* WHAT YOU NEED TO DO: Find every line in the listing below that contains the word "about", and copy each of those lines out in full. Case matters.

* GIVEN RECORDS:
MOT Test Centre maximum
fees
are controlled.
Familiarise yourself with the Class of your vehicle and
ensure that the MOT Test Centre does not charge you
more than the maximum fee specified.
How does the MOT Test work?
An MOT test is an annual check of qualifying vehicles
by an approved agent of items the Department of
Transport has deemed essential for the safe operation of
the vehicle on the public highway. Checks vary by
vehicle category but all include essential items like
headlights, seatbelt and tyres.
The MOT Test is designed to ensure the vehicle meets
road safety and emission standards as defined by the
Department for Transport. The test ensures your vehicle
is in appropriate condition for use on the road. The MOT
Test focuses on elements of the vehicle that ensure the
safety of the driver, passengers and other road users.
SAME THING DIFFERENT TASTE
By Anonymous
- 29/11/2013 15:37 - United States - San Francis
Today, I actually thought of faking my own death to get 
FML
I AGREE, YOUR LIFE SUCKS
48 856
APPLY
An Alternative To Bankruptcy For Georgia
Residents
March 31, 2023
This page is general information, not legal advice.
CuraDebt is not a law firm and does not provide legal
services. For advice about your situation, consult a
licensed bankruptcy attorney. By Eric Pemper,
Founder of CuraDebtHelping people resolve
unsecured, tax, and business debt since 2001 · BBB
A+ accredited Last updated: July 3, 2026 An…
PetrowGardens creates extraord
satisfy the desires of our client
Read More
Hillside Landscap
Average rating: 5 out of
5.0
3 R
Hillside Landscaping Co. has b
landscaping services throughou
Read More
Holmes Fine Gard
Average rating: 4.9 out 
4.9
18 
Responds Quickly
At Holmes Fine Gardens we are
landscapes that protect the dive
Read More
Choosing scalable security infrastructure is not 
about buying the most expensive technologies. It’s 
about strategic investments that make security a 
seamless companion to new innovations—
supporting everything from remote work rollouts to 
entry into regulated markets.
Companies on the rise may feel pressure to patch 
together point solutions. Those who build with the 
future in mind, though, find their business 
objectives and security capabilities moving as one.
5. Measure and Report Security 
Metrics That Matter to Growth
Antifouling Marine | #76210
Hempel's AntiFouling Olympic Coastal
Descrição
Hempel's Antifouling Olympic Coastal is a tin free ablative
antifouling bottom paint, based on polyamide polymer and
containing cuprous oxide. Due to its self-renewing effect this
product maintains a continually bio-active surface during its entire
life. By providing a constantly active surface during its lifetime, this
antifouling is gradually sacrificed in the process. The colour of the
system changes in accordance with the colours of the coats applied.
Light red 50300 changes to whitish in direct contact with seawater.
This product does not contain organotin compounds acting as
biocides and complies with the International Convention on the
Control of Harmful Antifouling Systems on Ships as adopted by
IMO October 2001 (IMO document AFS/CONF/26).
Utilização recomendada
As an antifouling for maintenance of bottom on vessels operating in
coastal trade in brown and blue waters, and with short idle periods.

* RESPONSE FOR THIS EXERCISE:
services. For advice about your situation, consult a
about buying the most expensive technologies. It’s 
about strategic investments that make security a 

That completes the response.